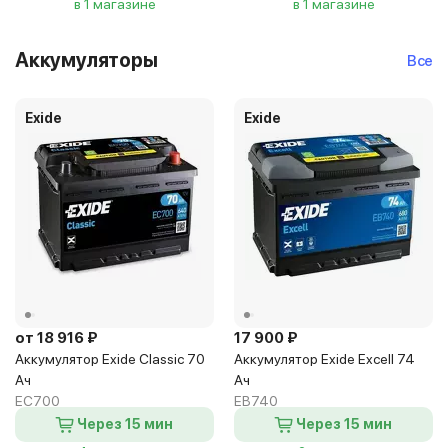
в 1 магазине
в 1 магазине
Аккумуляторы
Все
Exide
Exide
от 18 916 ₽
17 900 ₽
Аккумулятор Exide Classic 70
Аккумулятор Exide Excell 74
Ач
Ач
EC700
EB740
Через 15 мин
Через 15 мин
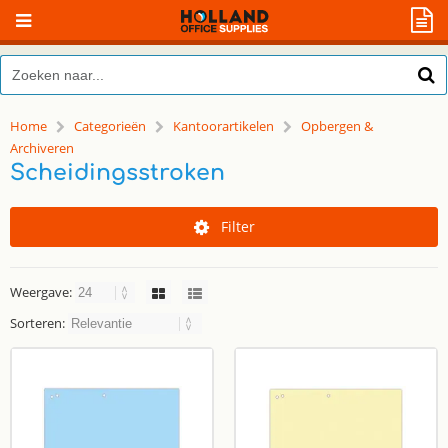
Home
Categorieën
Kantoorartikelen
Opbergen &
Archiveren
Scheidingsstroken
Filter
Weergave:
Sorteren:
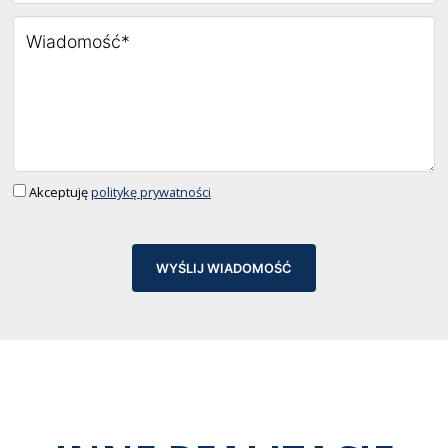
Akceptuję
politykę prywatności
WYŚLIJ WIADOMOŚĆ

§

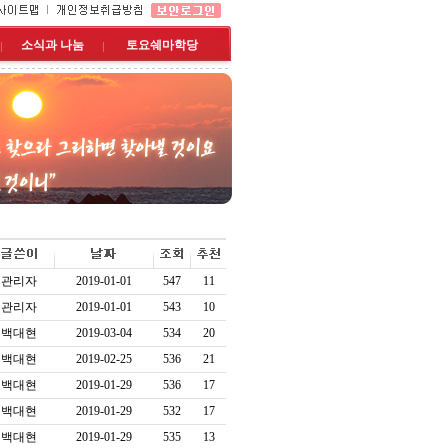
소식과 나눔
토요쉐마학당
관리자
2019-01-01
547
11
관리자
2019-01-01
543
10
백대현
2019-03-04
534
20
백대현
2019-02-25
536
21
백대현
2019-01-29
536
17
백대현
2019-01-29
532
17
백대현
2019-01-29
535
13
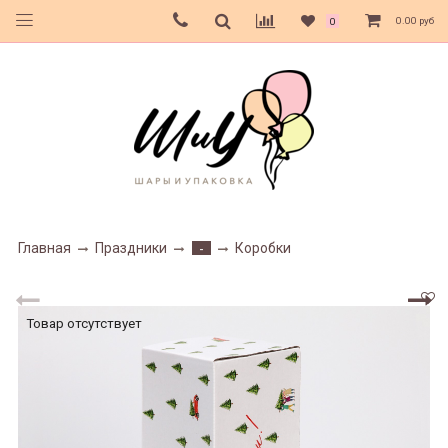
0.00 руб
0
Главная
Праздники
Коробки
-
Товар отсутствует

§

* [Job item]: Both the line above containing "от 18 916 ₽" and the line containing "WYŚLIJ WIADOMOŚĆ" belong in the copy, along with every line between them; print these exactly and omit the pictures.

* [Task solution]:
от 18 916 ₽
17 900 ₽
Аккумулятор Exide Classic 70
Аккумулятор Exide Excell 74
Ач
Ач
EC700
EB740
Через 15 мин
Через 15 мин
Home
Categorieën
Kantoorartikelen
Opbergen &
Archiveren
Scheidingsstroken
Filter
Weergave:
Sorteren:
Akceptuję
politykę prywatności
WYŚLIJ WIADOMOŚĆ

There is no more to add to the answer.